Top of SOURCE DATA

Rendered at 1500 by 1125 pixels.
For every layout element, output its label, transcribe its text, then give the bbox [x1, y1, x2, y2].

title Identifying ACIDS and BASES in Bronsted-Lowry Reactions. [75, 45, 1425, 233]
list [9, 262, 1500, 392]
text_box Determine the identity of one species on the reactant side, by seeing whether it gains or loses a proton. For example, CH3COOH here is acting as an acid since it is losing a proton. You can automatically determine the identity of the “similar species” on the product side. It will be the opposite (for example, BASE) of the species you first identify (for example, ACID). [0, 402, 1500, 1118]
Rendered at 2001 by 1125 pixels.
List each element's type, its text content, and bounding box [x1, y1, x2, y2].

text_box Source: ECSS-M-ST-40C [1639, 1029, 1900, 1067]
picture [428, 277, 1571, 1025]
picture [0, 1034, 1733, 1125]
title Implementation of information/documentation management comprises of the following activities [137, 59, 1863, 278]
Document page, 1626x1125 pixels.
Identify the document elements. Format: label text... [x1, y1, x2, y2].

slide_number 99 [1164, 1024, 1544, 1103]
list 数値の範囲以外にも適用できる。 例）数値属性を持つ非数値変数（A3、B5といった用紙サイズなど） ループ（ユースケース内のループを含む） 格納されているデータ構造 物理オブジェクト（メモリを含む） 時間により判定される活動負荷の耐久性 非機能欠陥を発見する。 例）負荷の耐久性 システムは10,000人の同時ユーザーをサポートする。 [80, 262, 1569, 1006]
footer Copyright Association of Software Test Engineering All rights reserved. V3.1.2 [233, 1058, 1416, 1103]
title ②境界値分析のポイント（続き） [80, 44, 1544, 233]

Bottom of SOURCE DATA

● **TASK INSTRUCTIONS**
Extract exactly the leading lines of the data, stopping at and including the line with "Document page, 1626x1125 pixels.".

● **COMPLETED TASK**
Rendered at 1500 by 1125 pixels.
For every layout element, output its label, transcribe its text, then give the bbox [x1, y1, x2, y2].

title Identifying ACIDS and BASES in Bronsted-Lowry Reactions. [75, 45, 1425, 233]
list [9, 262, 1500, 392]
text_box Determine the identity of one species on the reactant side, by seeing whether it gains or loses a proton. For example, CH3COOH here is acting as an acid since it is losing a proton. You can automatically determine the identity of the “similar species” on the product side. It will be the opposite (for example, BASE) of the species you first identify (for example, ACID). [0, 402, 1500, 1118]
Rendered at 2001 by 1125 pixels.
List each element's type, its text content, and bounding box [x1, y1, x2, y2].

text_box Source: ECSS-M-ST-40C [1639, 1029, 1900, 1067]
picture [428, 277, 1571, 1025]
picture [0, 1034, 1733, 1125]
title Implementation of information/documentation management comprises of the following activities [137, 59, 1863, 278]
Document page, 1626x1125 pixels.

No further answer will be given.